The ISM Manufacturing Index fell to 41.5 in April after 49.1 in March and was the lowest since late in the Great Recession. The reading crossed the threshold of signaling recession (42.8 according to the ISM) and is now consistent with an overall downturn, not just a sectoral one. The ISM report said the index had “a strongly negative trajectory.” Survey respondents put the blame squarely on the COVID-19 pandemic and the measures taken to combat its spread, and on weakness in energy markets.

Lack of new orders and extended shutdowns in factories will keep activity low in the next month at least.

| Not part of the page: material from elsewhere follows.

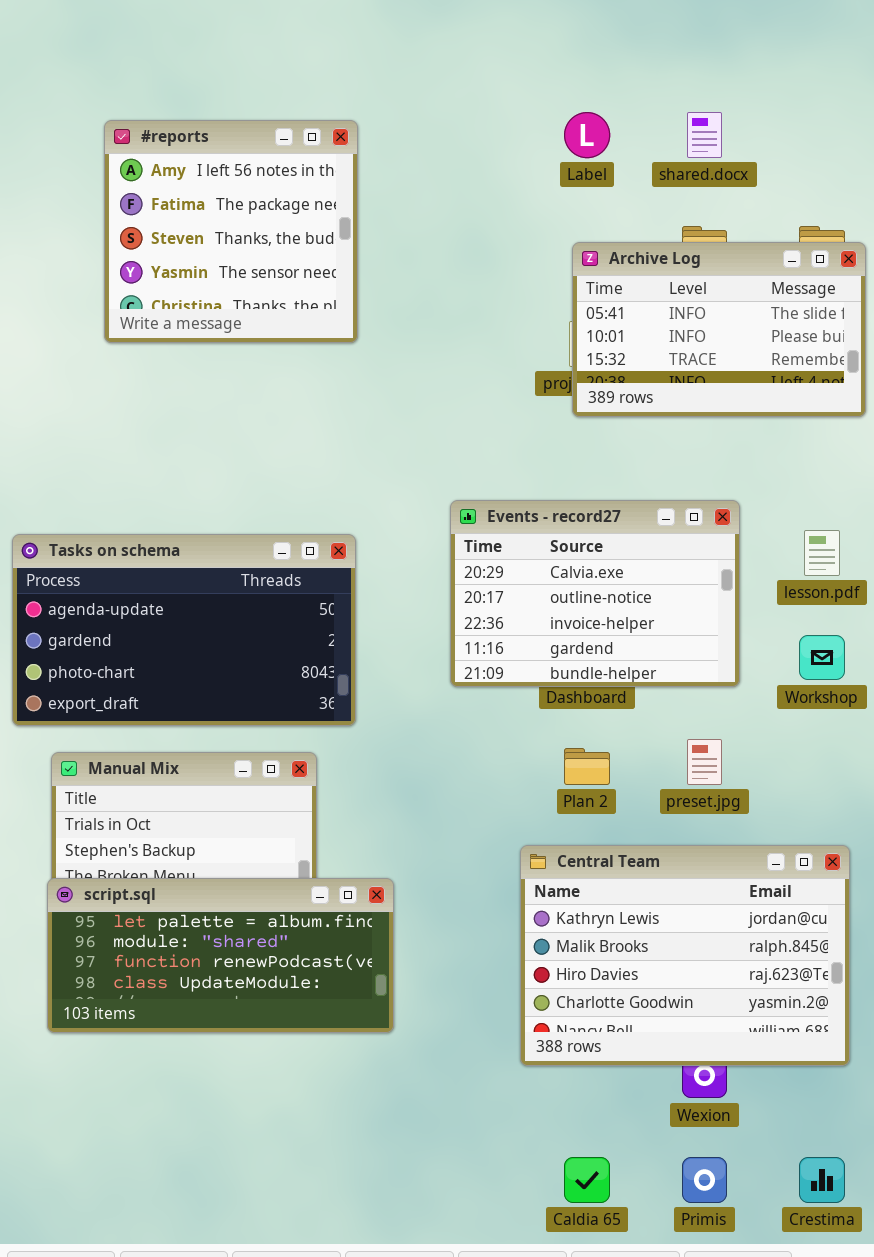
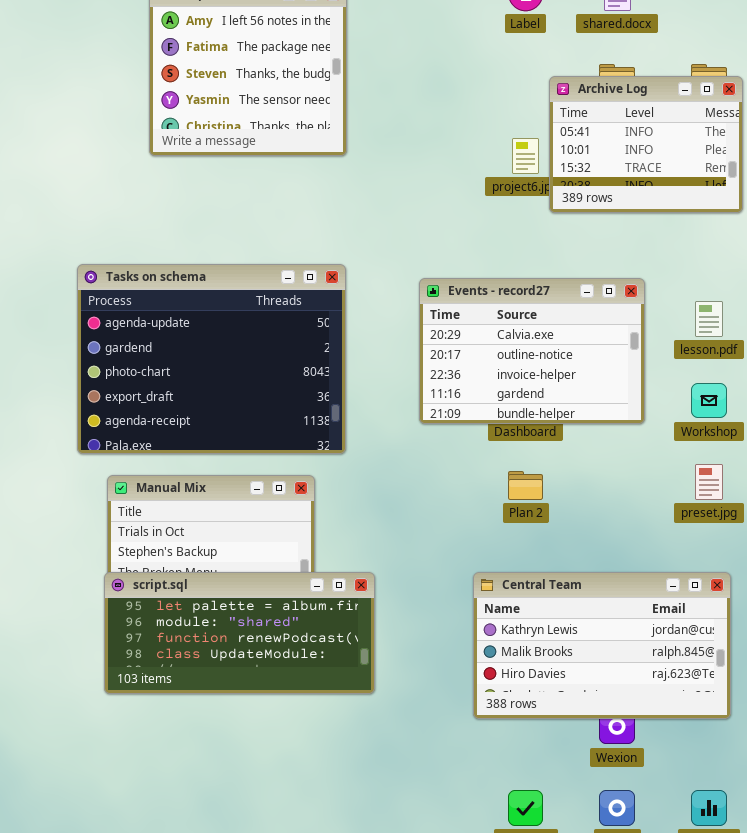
Archive Log: [572,242,866,417] -> [549,76,743,213], resized
Tasks on schema: [12,534,356,726] -> [77,264,346,454], resized
preset.jpg: [687,739,722,785] -> [695,464,723,500], moved
Central Team: [520,845,850,1066] -> [473,572,731,719], resized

The index for new orders fell 15.1 points to 27.1 in April, down for a third month in a row and accelerating. Unless it is essential goods like food and medical supplies, activity has largely evaporated. Order backlogs continued to contract at 37.8 in April after 45.9 in March. With nothing in the pipeline, there is no support for production where the index fell 20.2 points to 27.5 after 47.7. New export orders are also absent with that index at 35.3 after 46.6. The imports index was not much changed at 42.7 after 42.1 as supply chains remained stretched.

The index for supplier deliveries rose to 76.0 in April after 65.0 in March. With low inventories and little being produced, and delays in transportation, it is simply taking longer to get goods along the supply chain. The index for inventories rose to 49.7 in April after 46.9 in March as some goods accumulated in the absence of activity. However, earlier months in which businesses were keeping stocks lean mean that this has not risen as much as might otherwise be the case during the downturn.

The index for prices paid dipped 2.1 points to 35.3 in April after 37.4 in March. Energy prices are continuing to drag down input costs, although there is some offset from upward pressure on goods like disinfectants and soaps, and personal protective equipment, and precious metals.